Em busca da verdade e da justiça: julgamento dos assassinos do cacique Marcos Veron

A cidade de São Paulo, esse grande formigueiro humano, de mais de 12
milhões de pessoas agitadas, será, nesta semana, um espaço de muita atenção e confiança dos Kaiowá Guarani. O reinício do julgamento dos
assassinos do Cacique Marcos Veron, neste dia 21 de fevereiro, teve
grande repercussão na mídia local e nacional. Trata-se de um
acontecimento raro, pois poucos matadores de índios e, em especial dos
Guarani, foram até hoje julgados. Outro fato que chama atenção é o
deste julgamento ter sido deslocado de Dourados, no Mato Grosso do
Sul, para São Paulo. Os Procuradores da República entenderam que
naquela cidade poderia não haver a isenção necessária para o
julgamento deste crime.

Quase quarenta Kaiowá Guarani vieram a São Paulo para acompanhar de
perto e participar do julgamento. São testemunhas de acusação e a
visibilização dos atingidos por este crime. São a acusação de uma
história de violências e impunidade sem precedentes na história
recente do nosso país. Filhos, parentes e amigos de Marcos Veron e
lutadores da justiça estarão nesse pequeno espaço próximo ao centro
nervoso e econômico de São Paulo, a Avenida Paulista, nos próximos
dias, clamando por justiça, fim da impunidade e reconhecimento das
terras Kaiowá Garani, razão do assassinato do cacique Marcos.

Eles vêm de uma história marcada pelos massacres, violência, usurpação
de suas terras, destruição das florestas e da natureza.
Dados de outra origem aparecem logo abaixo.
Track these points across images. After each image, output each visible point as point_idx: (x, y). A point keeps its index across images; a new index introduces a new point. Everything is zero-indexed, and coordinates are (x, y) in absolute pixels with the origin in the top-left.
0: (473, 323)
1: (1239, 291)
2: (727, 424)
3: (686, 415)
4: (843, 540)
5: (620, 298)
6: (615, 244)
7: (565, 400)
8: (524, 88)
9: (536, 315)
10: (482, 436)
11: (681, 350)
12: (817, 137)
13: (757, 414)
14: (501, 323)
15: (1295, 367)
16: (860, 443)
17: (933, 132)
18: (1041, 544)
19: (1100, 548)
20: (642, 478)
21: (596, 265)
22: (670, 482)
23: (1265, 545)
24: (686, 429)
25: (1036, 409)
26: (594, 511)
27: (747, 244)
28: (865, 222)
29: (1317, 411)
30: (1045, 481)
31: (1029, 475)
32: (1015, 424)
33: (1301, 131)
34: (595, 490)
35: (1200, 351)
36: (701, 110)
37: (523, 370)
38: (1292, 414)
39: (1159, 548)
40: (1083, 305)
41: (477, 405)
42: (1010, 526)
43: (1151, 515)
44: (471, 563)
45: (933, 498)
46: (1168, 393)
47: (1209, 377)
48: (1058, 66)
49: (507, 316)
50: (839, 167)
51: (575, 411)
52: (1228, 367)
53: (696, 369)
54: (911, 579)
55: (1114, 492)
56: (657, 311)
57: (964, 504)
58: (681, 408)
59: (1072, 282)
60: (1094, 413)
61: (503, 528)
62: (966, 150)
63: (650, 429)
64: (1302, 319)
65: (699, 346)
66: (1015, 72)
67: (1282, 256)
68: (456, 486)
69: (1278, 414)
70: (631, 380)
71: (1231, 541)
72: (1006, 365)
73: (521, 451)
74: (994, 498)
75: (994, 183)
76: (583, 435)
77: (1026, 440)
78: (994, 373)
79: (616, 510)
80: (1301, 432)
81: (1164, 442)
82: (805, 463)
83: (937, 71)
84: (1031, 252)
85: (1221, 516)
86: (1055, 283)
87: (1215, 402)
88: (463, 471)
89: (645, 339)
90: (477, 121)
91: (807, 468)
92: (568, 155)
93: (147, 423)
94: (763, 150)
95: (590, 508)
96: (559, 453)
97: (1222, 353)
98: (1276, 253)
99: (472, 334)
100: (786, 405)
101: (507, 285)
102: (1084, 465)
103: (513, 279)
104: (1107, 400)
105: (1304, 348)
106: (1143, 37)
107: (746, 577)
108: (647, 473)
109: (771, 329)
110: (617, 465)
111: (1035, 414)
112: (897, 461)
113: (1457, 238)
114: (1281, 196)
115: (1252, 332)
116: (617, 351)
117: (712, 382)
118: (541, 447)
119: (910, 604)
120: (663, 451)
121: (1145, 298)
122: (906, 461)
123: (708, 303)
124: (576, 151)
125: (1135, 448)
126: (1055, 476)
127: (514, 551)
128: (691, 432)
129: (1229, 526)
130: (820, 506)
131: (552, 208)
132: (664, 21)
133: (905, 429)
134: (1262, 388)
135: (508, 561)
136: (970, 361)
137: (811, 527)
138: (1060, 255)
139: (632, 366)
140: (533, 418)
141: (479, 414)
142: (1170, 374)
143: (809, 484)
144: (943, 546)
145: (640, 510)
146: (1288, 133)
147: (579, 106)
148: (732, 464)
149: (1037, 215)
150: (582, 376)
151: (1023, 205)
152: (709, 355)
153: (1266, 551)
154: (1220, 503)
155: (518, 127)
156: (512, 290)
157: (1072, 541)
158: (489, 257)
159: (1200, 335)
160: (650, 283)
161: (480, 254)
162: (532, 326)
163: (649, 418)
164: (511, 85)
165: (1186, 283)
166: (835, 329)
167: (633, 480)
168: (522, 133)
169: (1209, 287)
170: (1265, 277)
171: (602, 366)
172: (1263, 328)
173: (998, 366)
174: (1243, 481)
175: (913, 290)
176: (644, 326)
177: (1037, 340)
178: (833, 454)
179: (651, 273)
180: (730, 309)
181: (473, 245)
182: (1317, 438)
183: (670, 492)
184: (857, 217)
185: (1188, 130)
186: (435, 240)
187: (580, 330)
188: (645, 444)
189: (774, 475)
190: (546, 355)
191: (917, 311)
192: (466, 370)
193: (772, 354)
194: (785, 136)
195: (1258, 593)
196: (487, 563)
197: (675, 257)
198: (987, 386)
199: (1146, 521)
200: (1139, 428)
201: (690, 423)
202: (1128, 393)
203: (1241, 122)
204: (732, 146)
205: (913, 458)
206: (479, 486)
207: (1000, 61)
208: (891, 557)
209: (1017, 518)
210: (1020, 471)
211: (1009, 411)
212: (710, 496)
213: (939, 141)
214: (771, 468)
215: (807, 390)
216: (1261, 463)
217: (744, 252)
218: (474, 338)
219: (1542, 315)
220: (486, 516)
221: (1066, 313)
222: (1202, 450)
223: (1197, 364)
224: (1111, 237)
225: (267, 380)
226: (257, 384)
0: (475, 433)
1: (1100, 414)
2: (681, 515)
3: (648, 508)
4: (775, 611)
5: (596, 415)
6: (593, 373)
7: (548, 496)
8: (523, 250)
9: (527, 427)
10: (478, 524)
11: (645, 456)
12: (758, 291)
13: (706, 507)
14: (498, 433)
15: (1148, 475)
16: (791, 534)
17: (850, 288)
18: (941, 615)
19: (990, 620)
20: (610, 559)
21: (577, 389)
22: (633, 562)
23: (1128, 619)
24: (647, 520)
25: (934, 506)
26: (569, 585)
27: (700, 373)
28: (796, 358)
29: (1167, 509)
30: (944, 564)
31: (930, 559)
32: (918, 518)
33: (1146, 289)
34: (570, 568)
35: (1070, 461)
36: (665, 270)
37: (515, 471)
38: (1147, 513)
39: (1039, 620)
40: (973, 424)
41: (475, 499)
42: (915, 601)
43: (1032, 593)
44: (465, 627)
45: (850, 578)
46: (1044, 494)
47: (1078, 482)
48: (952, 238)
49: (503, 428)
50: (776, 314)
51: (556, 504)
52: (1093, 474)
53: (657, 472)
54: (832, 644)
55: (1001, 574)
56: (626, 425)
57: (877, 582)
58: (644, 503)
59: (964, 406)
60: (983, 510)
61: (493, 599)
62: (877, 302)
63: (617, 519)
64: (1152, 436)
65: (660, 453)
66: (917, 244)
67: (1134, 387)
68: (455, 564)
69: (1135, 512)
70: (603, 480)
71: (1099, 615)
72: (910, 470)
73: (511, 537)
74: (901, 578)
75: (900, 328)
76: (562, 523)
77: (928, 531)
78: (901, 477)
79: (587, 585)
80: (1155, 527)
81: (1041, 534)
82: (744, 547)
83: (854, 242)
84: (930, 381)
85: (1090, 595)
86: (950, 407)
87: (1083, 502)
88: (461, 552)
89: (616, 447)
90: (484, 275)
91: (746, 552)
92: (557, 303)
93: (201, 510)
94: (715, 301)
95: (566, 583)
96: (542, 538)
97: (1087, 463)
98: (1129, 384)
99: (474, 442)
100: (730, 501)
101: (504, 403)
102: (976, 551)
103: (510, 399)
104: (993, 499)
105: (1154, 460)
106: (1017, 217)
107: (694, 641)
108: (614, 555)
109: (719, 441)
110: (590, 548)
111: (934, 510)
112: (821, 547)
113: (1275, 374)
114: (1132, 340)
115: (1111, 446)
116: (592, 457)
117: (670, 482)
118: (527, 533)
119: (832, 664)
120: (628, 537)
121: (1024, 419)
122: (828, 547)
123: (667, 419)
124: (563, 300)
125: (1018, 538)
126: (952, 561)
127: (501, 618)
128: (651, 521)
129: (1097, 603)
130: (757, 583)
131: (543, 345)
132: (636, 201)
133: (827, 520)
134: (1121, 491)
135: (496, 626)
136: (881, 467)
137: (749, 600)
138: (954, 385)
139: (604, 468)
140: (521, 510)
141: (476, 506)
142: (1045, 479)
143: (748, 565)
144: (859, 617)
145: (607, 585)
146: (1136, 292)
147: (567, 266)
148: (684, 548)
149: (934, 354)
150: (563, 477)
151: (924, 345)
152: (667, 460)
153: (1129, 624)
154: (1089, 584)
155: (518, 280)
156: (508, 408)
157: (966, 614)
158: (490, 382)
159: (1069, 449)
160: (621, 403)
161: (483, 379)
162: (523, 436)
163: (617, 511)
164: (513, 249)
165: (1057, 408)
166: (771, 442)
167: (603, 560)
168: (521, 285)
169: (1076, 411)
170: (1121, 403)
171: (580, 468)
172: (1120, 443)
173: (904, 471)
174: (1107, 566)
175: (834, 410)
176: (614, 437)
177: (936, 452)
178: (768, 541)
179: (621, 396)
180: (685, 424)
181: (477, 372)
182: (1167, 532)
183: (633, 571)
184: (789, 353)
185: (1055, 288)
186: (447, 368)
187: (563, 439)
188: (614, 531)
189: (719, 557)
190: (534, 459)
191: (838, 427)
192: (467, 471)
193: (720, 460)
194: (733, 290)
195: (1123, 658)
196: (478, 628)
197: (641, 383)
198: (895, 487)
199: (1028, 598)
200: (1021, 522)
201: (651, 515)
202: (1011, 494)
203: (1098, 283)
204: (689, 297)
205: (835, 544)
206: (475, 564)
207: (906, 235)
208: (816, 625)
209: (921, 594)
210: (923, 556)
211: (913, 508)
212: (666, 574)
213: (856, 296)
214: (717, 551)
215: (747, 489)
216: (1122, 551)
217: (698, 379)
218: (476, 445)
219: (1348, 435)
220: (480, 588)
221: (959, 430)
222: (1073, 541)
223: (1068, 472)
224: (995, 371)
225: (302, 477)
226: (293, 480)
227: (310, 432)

Eles vêm da
terra em que se exalta um tipo de progresso e desenvolvimento através
do agronegócio, concentrador e excludente, da monocultura e dos
transgênicos, do agrotóxico, de profundo impacto na natureza e
poluição das águas e da terra. Eles vêm do território Guarani, dos
índios sem terra, dos acampamentos e confinamentos deste povo. Eles
vêm do sofrimento, da fome, da injustiça e da impunidade. Vêm apenas
pedir justiça e, do alto de sua heróica resistência e dignidade, pedir
punição.

No primeiro dia do julgamento, o tempo foi ocupado com a escolha dos
sete jurados. Dentre os candidatos, a defesa dos réus vetou três
mulheres, o que, para um dos antropólogos presentes, sinaliza o
afastamento da sensibilidade maior das mulheres e os possíveis
impactos de semelhante crime. Depois foram lidas as peças dos autos
solicitadas pela acusação e a defesa, onde se explicitam os argumentos
das partes, no assassinato. Dentre os Kaiowá Guarani presentes no
pequeno plenário, onde estavam umas 30 pessoas, estavam três filhas e
sete netos do cacique assassinado. Ao ouvirem a leitura de depoimentos
colhidos pela policia da região, permaneceram num indignado silêncio.
Desabafaram depois de encerrada a sessão, antes das cinco horas da
tarde, pela ausência dos testemunhas de acusação, que foram impedidos
de embarcar no aeroporto de Dourados, sob a alegação de que, pintados
e de cocares, não poderiam embarcar. Posteriormente se deslocaram até
Campo Grande e daí a São Paulo. “Incrível como se montam mentiras e
distorcem totalmente os acontecimentos para tentar encobrir um crime
tão bárbaro como o assassinato de meu pai”, desabafou Valdelice.

Depois do encerramento dos trabalhos do julgamento neste primeiro dia,
os Kaiowá Guarani fizeram um rápido ritual de agradecimento e pedido
aos espíritos de seus antepassados para que os protejam, e iluminem os
que vão julgar o assassinato, para que a paz e a justiça volte a
reinar e suas terras sejam reconhecidas, devolvidas e respeitadas
conforme as leis nacionais e internacionais.

Após o encerramento dos trabalhos, vieram para a aldeia Guarani Mbyá,
no morro do Jaraguá, na periferia de São Paulo. Ali foram acolhidos
com muito carinho pelos seus parentes, num gesto de solidariedade e
apoio Guarani. Ali lhes ofereceram jantar e o espaço para descansar os
corpos cansados depois de longas viagens, desde o Mato Grosso do Sul.

É um julgamento histórico para os Kaiowá Guarani e os povos indígenas
do país. Este povo não aguenta mais tanta violência e impunidade.


Egon Heck
Campanha Povo Guarani Grande Povo
Aldeia do Jaraguá, São Paulo, 21 de fevereiro de 2011.